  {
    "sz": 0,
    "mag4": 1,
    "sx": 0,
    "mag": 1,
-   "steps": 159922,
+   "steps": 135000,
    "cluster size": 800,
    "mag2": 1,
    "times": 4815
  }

* * * * * * *

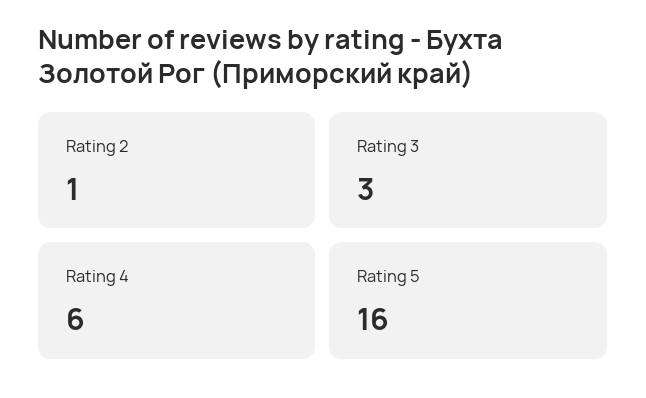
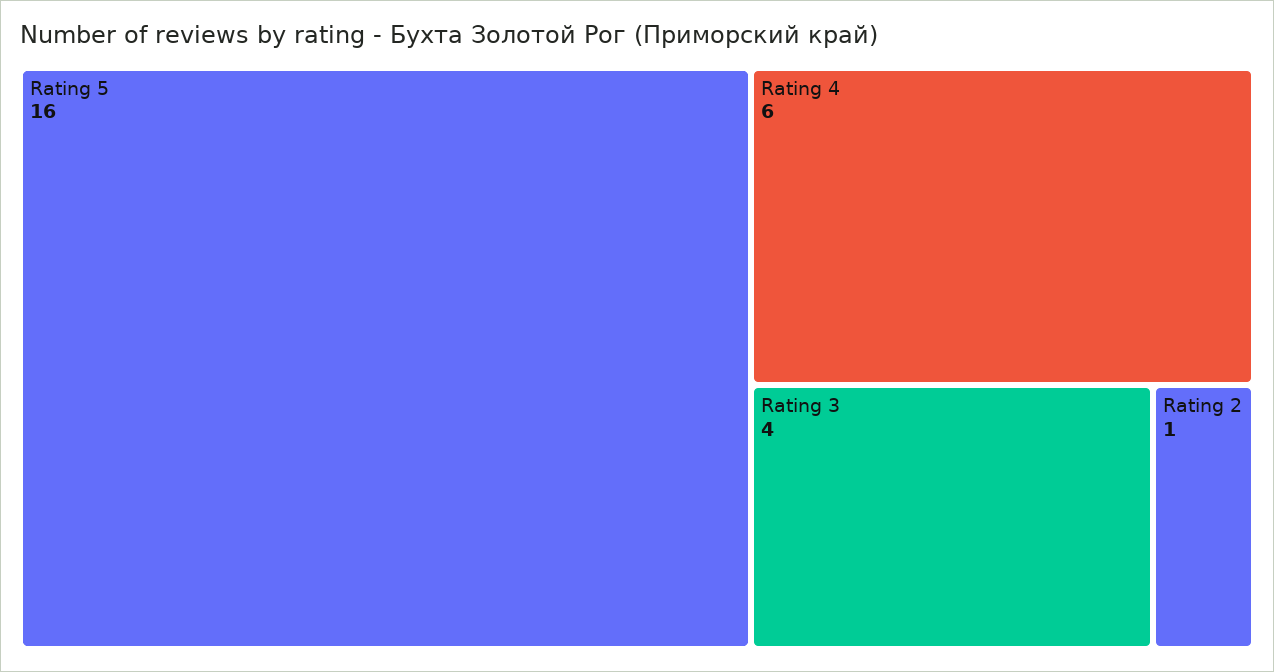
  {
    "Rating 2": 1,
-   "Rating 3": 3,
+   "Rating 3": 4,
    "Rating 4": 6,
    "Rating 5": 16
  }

* * * * * * *

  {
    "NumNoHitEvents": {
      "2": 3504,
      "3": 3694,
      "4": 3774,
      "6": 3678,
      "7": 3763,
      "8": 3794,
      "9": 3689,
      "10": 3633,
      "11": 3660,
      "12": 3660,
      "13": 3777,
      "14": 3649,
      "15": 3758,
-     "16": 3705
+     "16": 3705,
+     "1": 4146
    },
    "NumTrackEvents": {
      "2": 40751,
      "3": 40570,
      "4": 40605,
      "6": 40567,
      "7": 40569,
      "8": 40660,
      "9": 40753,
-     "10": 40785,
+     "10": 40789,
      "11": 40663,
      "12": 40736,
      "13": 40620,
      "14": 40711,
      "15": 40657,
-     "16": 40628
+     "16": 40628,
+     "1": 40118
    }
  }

* * * * * * *

• Job item:
Give the number of lines in the entries above that contain the string "Rating", and nothing more.

• Answer for the task:
5